A criação de um Projeto de Lei de Iniciativa Popular que assegure o repasse de 10% da receita bruta da União para o Sistema Único de Saúde (SUS) é o objetivo do Movimento Nacional em Defesa da Saúde Pública, lançado na tarde desta terça-feira, 17/4, simultaneamente em Brasília, Belo Horizonte e Rio de Janeiro. O Movimento está em busca de 1,5 milhão de assinaturas em apoio ao projeto para que o documento possa se figurar como de iniciativa popular.

“A saúde não se faz só com médicos. Precisamos da sociedade envolvida”, defendeu o presidente Nacional da Ordem dos Advogados do Brasil, Ophir Cavalcante, no evento de Brasília, do qual o presidente do Confea, José Tadeu da Silva, participou. Segundo Cavalcante, há hoje no Brasil 400 mil médicos e 145 milhões de brasileiros dependentes do SUS. “Será que os recursos são suficientes?”, questionou. “O Movimento que lançamos hoje simboliza o grito da sociedade e o compromisso com a mudança na área da saúde. A Lei de Iniciativa Popular é um recurso que a sociedade tem para pleitear como querem destinar seus impostos. Esses 10% são essenciais para salvar vidas”, concluiu.
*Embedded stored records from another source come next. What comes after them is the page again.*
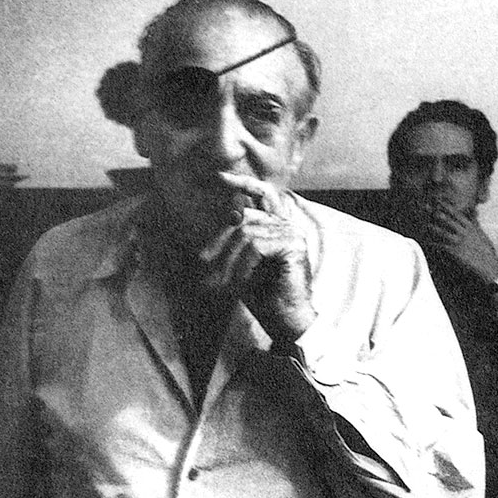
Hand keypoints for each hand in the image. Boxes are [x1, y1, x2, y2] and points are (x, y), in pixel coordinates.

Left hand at [197, 172, 316, 341]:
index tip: (219, 177)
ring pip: (246, 233)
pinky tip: (239, 283)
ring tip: (222, 283)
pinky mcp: (293, 245)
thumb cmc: (264, 295)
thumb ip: (235, 240)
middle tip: (203, 263)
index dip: (242, 183)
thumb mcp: (241, 263)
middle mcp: (287, 225)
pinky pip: (256, 246)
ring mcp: (292, 233)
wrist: (286, 320)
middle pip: (244, 217)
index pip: (262, 194)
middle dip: (219, 240)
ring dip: (228, 260)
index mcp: (277, 225)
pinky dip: (242, 266)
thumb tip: (221, 218)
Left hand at [426, 202, 497, 282]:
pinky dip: (434, 244)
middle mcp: (464, 232)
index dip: (447, 207)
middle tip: (427, 209)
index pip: (457, 214)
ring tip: (426, 225)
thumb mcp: (482, 234)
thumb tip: (474, 214)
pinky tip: (428, 243)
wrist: (488, 265)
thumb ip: (475, 224)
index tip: (439, 202)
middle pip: (449, 221)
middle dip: (438, 214)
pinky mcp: (455, 252)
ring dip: (434, 228)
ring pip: (443, 232)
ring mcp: (459, 242)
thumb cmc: (486, 251)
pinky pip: (442, 246)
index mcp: (471, 227)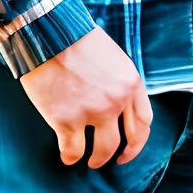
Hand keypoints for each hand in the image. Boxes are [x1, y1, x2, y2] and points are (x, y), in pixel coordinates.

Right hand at [20, 26, 152, 167]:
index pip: (144, 121)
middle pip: (126, 141)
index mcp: (130, 82)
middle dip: (120, 155)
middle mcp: (116, 101)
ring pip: (101, 152)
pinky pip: (72, 152)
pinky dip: (69, 157)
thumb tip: (116, 102)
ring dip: (96, 160)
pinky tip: (66, 156)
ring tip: (87, 160)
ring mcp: (92, 113)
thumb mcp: (111, 55)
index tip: (129, 148)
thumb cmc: (76, 37)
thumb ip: (117, 81)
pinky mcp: (67, 121)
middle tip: (110, 160)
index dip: (138, 140)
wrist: (48, 32)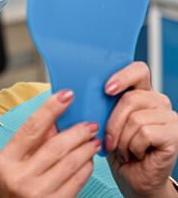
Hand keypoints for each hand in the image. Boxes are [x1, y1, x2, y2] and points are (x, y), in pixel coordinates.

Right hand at [0, 90, 100, 197]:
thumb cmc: (8, 192)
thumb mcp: (8, 165)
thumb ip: (29, 143)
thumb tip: (54, 121)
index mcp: (4, 161)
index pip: (31, 128)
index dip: (50, 108)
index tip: (66, 95)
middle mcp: (19, 177)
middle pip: (56, 146)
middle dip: (77, 131)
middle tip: (90, 124)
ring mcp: (36, 194)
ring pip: (70, 163)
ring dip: (86, 148)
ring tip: (93, 140)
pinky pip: (76, 182)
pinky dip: (85, 168)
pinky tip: (88, 160)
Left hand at [104, 62, 177, 196]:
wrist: (133, 179)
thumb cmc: (118, 150)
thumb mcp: (105, 123)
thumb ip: (102, 105)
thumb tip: (82, 93)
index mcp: (141, 93)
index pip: (138, 70)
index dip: (123, 76)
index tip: (107, 89)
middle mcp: (158, 102)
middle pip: (130, 98)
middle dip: (112, 123)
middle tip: (109, 141)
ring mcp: (170, 117)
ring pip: (135, 118)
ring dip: (122, 140)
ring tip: (124, 150)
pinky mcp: (175, 134)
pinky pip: (145, 133)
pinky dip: (134, 147)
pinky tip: (136, 154)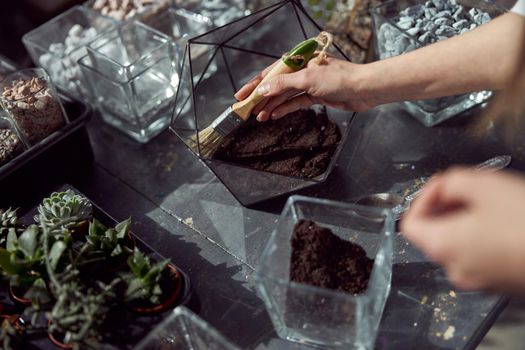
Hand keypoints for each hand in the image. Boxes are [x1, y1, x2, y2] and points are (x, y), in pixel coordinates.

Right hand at [234, 57, 374, 121]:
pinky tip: (274, 116)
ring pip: (285, 96)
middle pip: (276, 85)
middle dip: (262, 99)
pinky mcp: (316, 96)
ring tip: (259, 118)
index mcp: (298, 61)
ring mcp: (308, 84)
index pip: (271, 73)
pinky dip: (285, 109)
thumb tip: (262, 89)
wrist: (363, 89)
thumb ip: (283, 84)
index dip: (255, 84)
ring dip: (272, 106)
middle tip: (247, 111)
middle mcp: (302, 71)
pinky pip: (296, 102)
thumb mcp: (307, 79)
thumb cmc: (339, 78)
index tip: (241, 96)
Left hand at [400, 168, 524, 291]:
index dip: (421, 200)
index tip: (440, 187)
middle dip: (445, 207)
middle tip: (467, 189)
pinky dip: (481, 236)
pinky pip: (478, 255)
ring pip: (457, 243)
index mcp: (441, 245)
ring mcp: (477, 279)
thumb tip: (441, 188)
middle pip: (432, 233)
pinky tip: (504, 222)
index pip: (408, 224)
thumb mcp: (483, 185)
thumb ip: (449, 182)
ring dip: (464, 220)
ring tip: (490, 203)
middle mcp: (454, 267)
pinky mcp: (498, 282)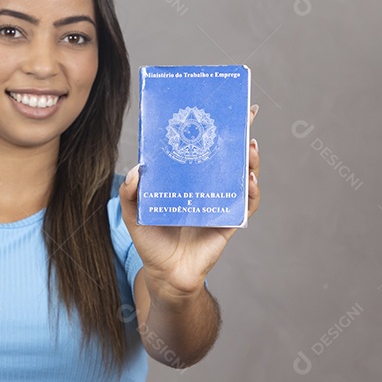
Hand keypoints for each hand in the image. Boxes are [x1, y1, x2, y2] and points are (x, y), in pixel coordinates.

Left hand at [118, 104, 260, 295]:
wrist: (165, 275)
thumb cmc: (151, 241)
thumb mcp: (134, 213)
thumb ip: (131, 192)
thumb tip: (139, 169)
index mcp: (187, 178)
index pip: (203, 147)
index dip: (214, 128)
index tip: (224, 106)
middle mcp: (207, 186)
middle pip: (229, 156)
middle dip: (241, 135)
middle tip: (247, 117)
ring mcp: (221, 202)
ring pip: (243, 175)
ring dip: (250, 160)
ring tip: (249, 147)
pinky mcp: (230, 222)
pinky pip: (246, 204)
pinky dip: (250, 192)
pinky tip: (247, 181)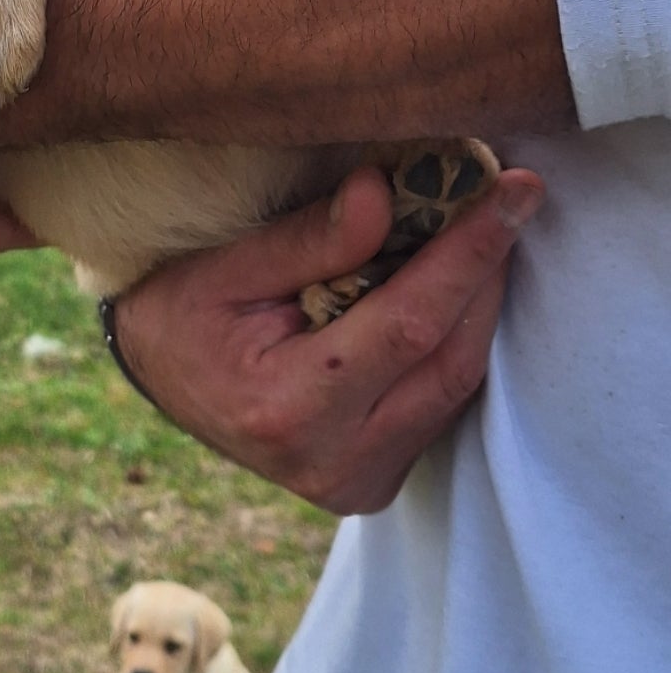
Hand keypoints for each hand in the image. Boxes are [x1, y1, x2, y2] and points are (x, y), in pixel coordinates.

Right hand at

Em sua manifestação, o presidente do Confea afirmou que a Engenharia e Agronomia, como profissões de interesse social e humano, muito têm a ver com a saúde. “Desde a produção de alimentos ao saneamento básico, à acessibilidade nas construções e às tecnologias e aparatos utilizados nos hospitais, nossos cerca de 1 milhão de profissionais brasileiros estão envolvidos”, afirmou. “Se o Brasil que ser uma grande nação, e não só uma potência econômica, precisa ter saúde de qualidade à disposição da população. O Confea não pode se furtar a esse debate, que envolve todos os segmentos da sociedade”, afirmou. Para ele, o desenvolvimento de um país e a qualidade de vida das pessoas dependem de três pilares: economia estável, sustentabilidade ambiental e inclusão social. “A saúde está dentro do pilar de inclusão social”, explicou. Tadeu da Silva afirmou que colocará o apoio formal ao Movimento na pauta do Plenário do Conselho.
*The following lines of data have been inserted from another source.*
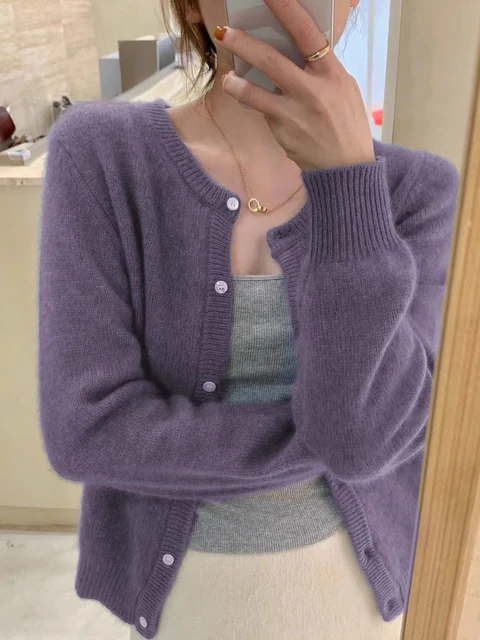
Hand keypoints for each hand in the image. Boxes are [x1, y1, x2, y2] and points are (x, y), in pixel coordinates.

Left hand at [214, 0, 374, 170]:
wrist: (346, 167)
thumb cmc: (346, 124)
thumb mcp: (343, 89)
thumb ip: (320, 70)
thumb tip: (294, 52)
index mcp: (332, 74)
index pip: (307, 34)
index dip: (287, 10)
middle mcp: (312, 91)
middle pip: (271, 61)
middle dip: (243, 44)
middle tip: (224, 33)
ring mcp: (294, 114)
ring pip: (255, 94)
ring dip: (236, 86)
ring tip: (228, 80)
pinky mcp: (283, 134)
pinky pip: (265, 115)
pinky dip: (260, 109)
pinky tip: (262, 110)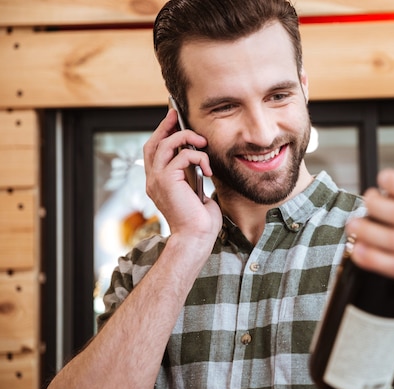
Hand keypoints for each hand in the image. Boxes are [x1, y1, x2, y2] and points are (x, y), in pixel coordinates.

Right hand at [143, 109, 222, 241]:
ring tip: (202, 142)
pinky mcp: (166, 181)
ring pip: (164, 144)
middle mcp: (153, 180)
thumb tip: (200, 162)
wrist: (197, 237)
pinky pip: (181, 156)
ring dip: (185, 138)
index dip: (162, 134)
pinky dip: (197, 157)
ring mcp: (157, 180)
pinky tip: (208, 169)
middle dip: (165, 126)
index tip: (173, 121)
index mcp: (158, 183)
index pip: (154, 152)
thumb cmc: (200, 221)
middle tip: (177, 114)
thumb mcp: (196, 192)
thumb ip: (193, 176)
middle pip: (153, 143)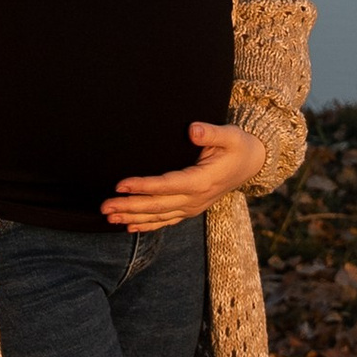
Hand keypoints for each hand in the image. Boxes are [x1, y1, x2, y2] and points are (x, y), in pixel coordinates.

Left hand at [101, 119, 264, 230]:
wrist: (251, 164)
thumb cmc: (237, 146)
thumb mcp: (230, 135)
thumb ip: (212, 133)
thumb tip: (193, 130)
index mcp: (202, 180)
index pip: (167, 185)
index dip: (143, 186)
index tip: (121, 184)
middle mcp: (196, 198)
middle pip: (157, 205)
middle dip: (129, 206)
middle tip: (105, 206)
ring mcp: (193, 207)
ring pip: (158, 216)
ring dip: (132, 217)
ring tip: (109, 217)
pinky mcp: (191, 209)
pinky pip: (166, 221)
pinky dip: (147, 225)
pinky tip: (129, 226)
Veja a lista das entidades participantes do Movimento

Leia o manifesto do Movimento Nacional em Defesa da Saúde Pública

Na ocasião, o conselheiro Nacional de Saúde Ronald Ferreira dos Santos destacou a presença do Confea no evento. “O tema da saúde não mais está restrito aos médicos. Saúde pública se amplifica, e a presença do Conselho Federal de Engenharia e Agronomia hoje é um exemplo disso”, afirmou. “Da mesma forma que o SUS foi fruto de iniciativa popular, e não o Poder Legislativo, o seu financiamento também será. Basta que somemos esforços”, completou Ronald dos Santos, que também é diretor da Federação Nacional dos Farmacêuticos. 
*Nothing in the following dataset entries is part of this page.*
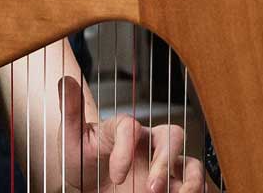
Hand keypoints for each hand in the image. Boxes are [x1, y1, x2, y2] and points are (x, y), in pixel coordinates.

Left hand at [60, 76, 203, 192]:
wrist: (87, 187)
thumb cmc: (82, 162)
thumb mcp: (71, 140)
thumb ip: (71, 112)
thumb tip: (65, 81)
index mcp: (125, 130)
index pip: (132, 128)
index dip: (125, 151)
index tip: (116, 175)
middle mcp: (148, 145)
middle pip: (172, 136)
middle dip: (164, 162)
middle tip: (152, 189)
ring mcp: (162, 167)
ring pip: (191, 163)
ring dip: (191, 181)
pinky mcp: (171, 187)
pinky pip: (194, 185)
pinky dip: (197, 191)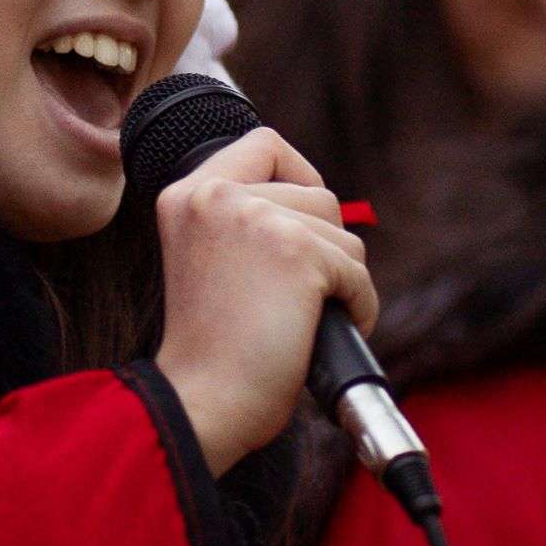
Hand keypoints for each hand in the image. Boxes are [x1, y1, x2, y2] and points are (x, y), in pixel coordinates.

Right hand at [153, 128, 376, 476]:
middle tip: (293, 295)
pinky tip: (318, 335)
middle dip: (323, 247)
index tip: (299, 223)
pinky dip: (357, 308)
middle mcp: (215, 194)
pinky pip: (358, 272)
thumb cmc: (212, 348)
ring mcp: (257, 219)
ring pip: (343, 233)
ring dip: (339, 280)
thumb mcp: (210, 257)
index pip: (264, 144)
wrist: (203, 401)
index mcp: (187, 194)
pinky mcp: (296, 253)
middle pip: (317, 194)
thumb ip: (246, 219)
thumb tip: (318, 202)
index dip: (298, 176)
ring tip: (300, 319)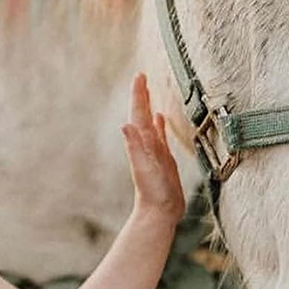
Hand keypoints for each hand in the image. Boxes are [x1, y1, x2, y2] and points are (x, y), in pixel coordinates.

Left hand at [120, 73, 185, 223]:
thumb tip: (125, 124)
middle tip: (141, 77)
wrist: (159, 212)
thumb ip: (135, 147)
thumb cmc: (153, 192)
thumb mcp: (143, 168)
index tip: (139, 76)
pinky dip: (159, 124)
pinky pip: (160, 135)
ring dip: (149, 106)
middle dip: (142, 95)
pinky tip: (160, 117)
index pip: (138, 113)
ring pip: (150, 122)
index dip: (138, 94)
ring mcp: (154, 150)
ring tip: (148, 91)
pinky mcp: (163, 158)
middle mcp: (146, 143)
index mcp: (142, 143)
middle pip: (142, 113)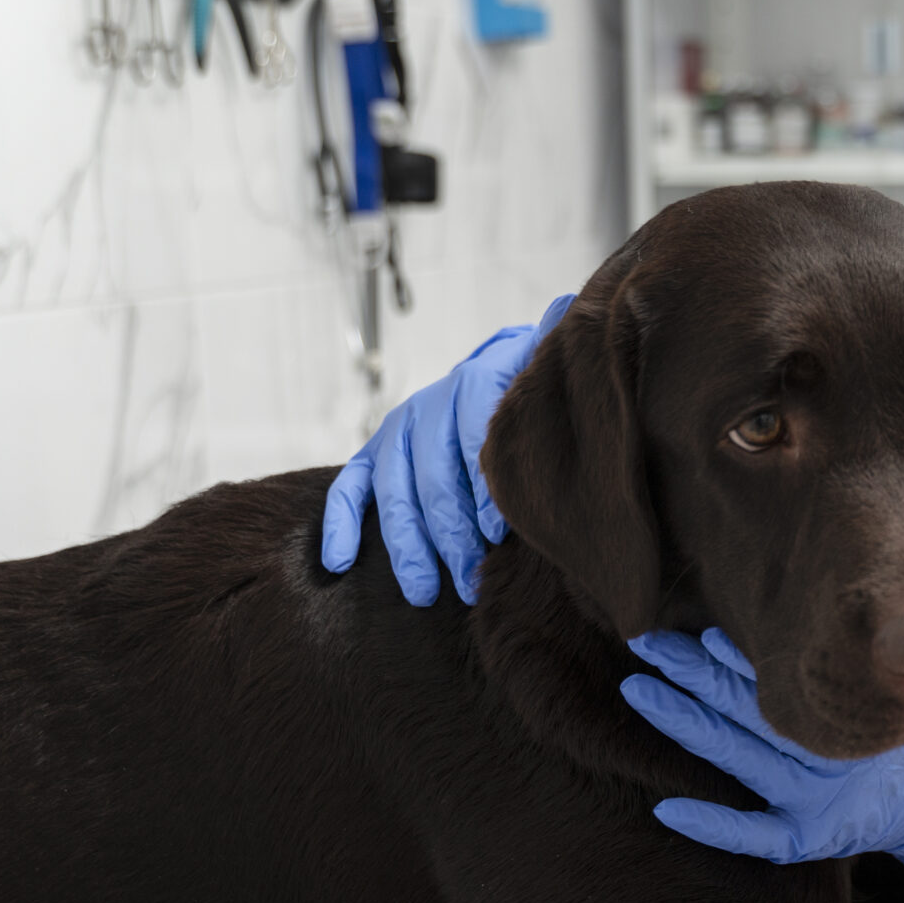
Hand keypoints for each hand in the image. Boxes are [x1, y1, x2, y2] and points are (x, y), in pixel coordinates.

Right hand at [319, 295, 573, 604]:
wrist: (508, 371)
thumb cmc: (538, 389)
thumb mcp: (555, 373)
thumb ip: (557, 355)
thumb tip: (566, 311)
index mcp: (479, 381)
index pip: (475, 431)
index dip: (486, 483)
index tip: (500, 529)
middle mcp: (431, 403)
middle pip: (432, 473)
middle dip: (450, 532)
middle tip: (470, 579)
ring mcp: (399, 430)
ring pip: (393, 490)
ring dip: (407, 543)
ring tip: (426, 591)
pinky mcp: (376, 453)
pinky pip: (350, 488)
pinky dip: (340, 523)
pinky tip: (337, 562)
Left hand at [621, 629, 903, 891]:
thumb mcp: (901, 693)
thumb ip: (861, 661)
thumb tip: (840, 606)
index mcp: (839, 718)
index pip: (771, 680)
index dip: (727, 656)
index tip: (691, 630)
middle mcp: (820, 756)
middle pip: (742, 709)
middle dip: (690, 675)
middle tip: (645, 643)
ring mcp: (809, 802)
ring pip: (734, 758)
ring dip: (684, 724)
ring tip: (640, 691)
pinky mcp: (806, 839)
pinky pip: (752, 836)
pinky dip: (711, 824)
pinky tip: (666, 809)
Criado pela Constituição Federal de 1988, o SUS entrou na pauta de movimentos sociais ainda na década de 1970, com o Movimento da Reforma Sanitária. O histórico foi feito pela presidente do Centro Brasileiro de Estudos de Saúde (Cebes), Ana Costa. “A lógica planetária atual, de mercado, não condiz com os direitos sociais. Nosso compromisso é engajar essa luta por uma saúde pública não mercantilista. O conceito público versus privado não é justo na área da saúde”, defendeu Costa. A presidente do Conselho Nacional de Secretários de Saúde (Conass), Beatriz Dobashi, ressaltou que a mobilização não deve se restringir apenas aos recursos. “O debate deve se estender à qualidade do atendimento, às tecnologias aplicadas e à interiorização de médicos”, completou.

Compuseram a mesa, além do Confea, OAB, CNS, Cebes e Conass, representantes do Conselho Federal de Medicina e da Comissão de Bioética, Biotecnologia e Biodireito da Seccional da OAB do Distrito Federal. Outros conselhos, como de Enfermagem, de Nutrição, de Farmácia, de Recursos Humanos também participaram do evento.